I checked the display board; the court was on Item No. 1, meaning we had thirteen items to go. We assembled just outside the courtroom to continue our conversation. I explained that preparation for an Admission stage generally follows four parameters, with the primary goals being to get the matter admitted and to secure interim orders while the proceedings are pending.

"The first hurdle," I told them, "is surviving a dismissal in limine." If the court finds it lacks jurisdiction or that the petition is not maintainable, the case ends before it even begins. At this stage, your pleadings are your only shield. You must ensure there are sufficient facts laid out to prove the court has the authority to entertain the matter.

Once maintainability is established, the court typically issues notice to the respondents. However, in High Court practice, interim orders are the heart and soul of the matter. Much like a temporary injunction under the Code of Civil Procedure, our submissions for interim relief must rest on three pillars:

  1. Prima Facie Case: A strong legal possibility of success.

  2. Balance of Convenience: Proving that the scales of equity favor the petitioner.

  3. Irreparable Loss and Injury: Showing that without immediate court intervention, the damage caused will be beyond remedy.

I looked at them earnestly and said, "These are the principles a young lawyer must not just memorize, but live by. Master these, and they will provide you with a fortune throughout your career."

As the display screen turned to Item No. 13, I moved to the allotted space in the front row reserved for the petitioner’s counsel. I waited for my turn, the interns watching closely from the gallery. After a brief hearing, the Court spoke its mind: they were not inclined to grant an interim order at this stage—the very prize we had discussed so passionately outside.

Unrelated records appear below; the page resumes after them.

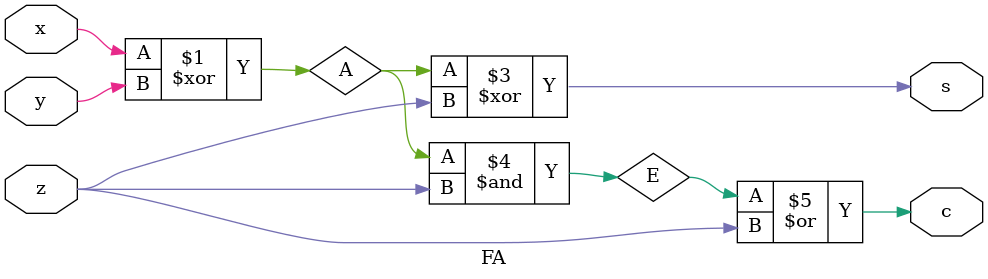
<source format=v>
`timescale 1ns / 1ps


module FA(c,s,x,y,z);

output c,s;
input x,y,z;
wire A,E,B;
xor X1(A,x,y);
and A1(B,x,y);
xor X2(s,A,z);
and A2(E,A,z);
or O1(c,E,z);
endmodule

</source>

However, the door was not entirely closed. The Court was pleased to order notice to the respondents and permitted us to serve it via special messenger. Most importantly, the Court allowed us to move the Vacation Bench (Second Sitting) to re-apply for interim orders.

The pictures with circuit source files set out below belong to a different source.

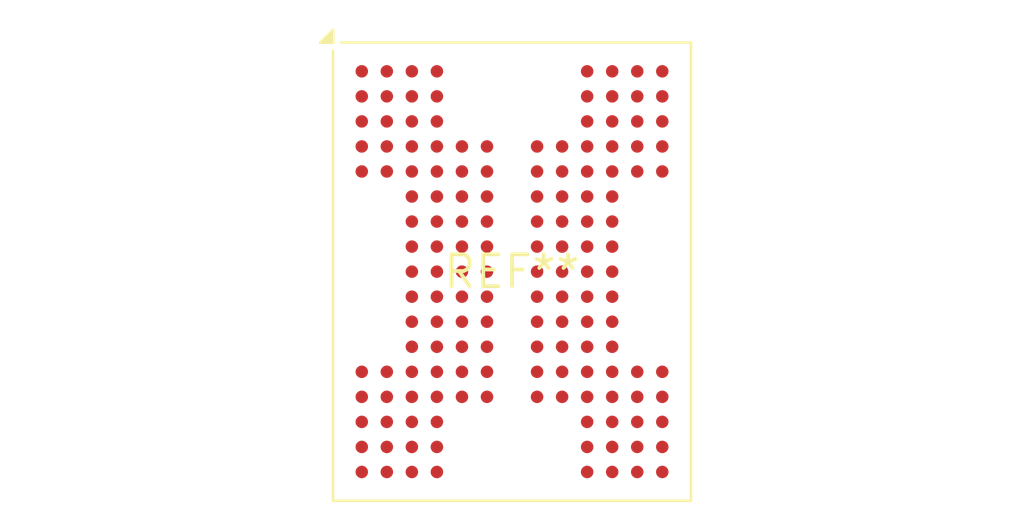
<source format=kicad_pcb>
(kicad_pcb (version 20240108) (generator pcbnew)

  (general
    (thickness 1.6)
  )

  (paper "A4")
  (layers
    (0 "F.Cu" signal)
    (31 "B.Cu" signal)
    (32 "B.Adhes" user "B.Adhesive")
    (33 "F.Adhes" user "F.Adhesive")
    (34 "B.Paste" user)
    (35 "F.Paste" user)
    (36 "B.SilkS" user "B.Silkscreen")
    (37 "F.SilkS" user "F.Silkscreen")
    (38 "B.Mask" user)
    (39 "F.Mask" user)
    (40 "Dwgs.User" user "User.Drawings")
    (41 "Cmts.User" user "User.Comments")
    (42 "Eco1.User" user "User.Eco1")
    (43 "Eco2.User" user "User.Eco2")
    (44 "Edge.Cuts" user)
    (45 "Margin" user)
    (46 "B.CrtYd" user "B.Courtyard")
    (47 "F.CrtYd" user "F.Courtyard")
    (48 "B.Fab" user)
    (49 "F.Fab" user)
    (50 "User.1" user)
    (51 "User.2" user)
    (52 "User.3" user)
    (53 "User.4" user)
    (54 "User.5" user)
    (55 "User.6" user)
    (56 "User.7" user)
    (57 "User.8" user)
    (58 "User.9" user)
  )

  (setup
    (pad_to_mask_clearance 0)
    (pcbplotparams
      (layerselection 0x00010fc_ffffffff)
      (plot_on_all_layers_selection 0x0000000_00000000)
      (disableapertmacros false)
      (usegerberextensions false)
      (usegerberattributes false)
      (usegerberadvancedattributes false)
      (creategerberjobfile false)
      (dashed_line_dash_ratio 12.000000)
      (dashed_line_gap_ratio 3.000000)
      (svgprecision 4)
      (plotframeref false)
      (viasonmask false)
      (mode 1)
      (useauxorigin false)
      (hpglpennumber 1)
      (hpglpenspeed 20)
      (hpglpendiameter 15.000000)
      (dxfpolygonmode false)
      (dxfimperialunits false)
      (dxfusepcbnewfont false)
      (psnegative false)
      (psa4output false)
      (plotreference false)
      (plotvalue false)
      (plotinvisibletext false)
      (sketchpadsonfab false)
      (subtractmaskfromsilk false)
      (outputformat 1)
      (mirror false)
      (drillshape 1)
      (scaleselection 1)
      (outputdirectory "")
    )
  )

  (net 0 "")

  (footprint "BGA-152_14x18mm_Layout13x17_P0.5mm" (layer "F.Cu") (at 0 0))

)

</source>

This outcome provides the perfect opening to discuss the mechanics of the "standby mode" we initially mentioned. I will need to explain Section 5 of the Kerala High Court Act, which governs vacation sittings, and Order V of the CPC, which details the various modes of service of notice—cross-referenced, of course, with the relevant High Court Rules. We have now officially transitioned from the "Admission" stage to the "Petition" stage. While I want to ground them in these procedures, I am mindful that these 3rd and 4th-year students shouldn't be overwhelmed by the dense facts of the case; rather, they should focus on the procedural pulse of the Court.

I remained mindful that our goal was not merely to teach law or procedure in a vacuum. We were there to help them navigate the High Court of Kerala within the tight constraints of their thirty-day internship. This approach follows the PCL Protocol, a journey that began with Naomi and Abhinav, who started as interns and eventually became my co-authors of the book, The Unwritten Conundrum: Cracking the Implicit Code. Together, we published this work under the PCL Foundation, and it has since inspired clinical courses at the Government Law College, Ernakulam, and NUALS, Kochi, including "Navigating the High Court of Kerala" and the "Litigation Governance Course 2026."

An essential thread in these conversations is the extensive use of technology. We are demonstrating how digital tools can bridge the gap created by traditional calendar clashes, ensuring that the learning process never hits a "standby mode." Yet, the protocol—our training manual—is still a work in progress. In developing this framework, we have placed the students as the central characters. This is more than just storytelling about legal institutions; it is a collaborative effort where the PCL Foundation and the students are creating history by exploring a new, practice-ready training method for future lawyers in this country.

Therefore, these conversations cannot end with a single day’s hearing. A proper story requires different chapters to place the narrative correctly and capture the full evolution of a practitioner. After all, if our young, vibrant interns—Saniya, Fahima, and Rajeena—were not ready to hear, who would be interested to speak?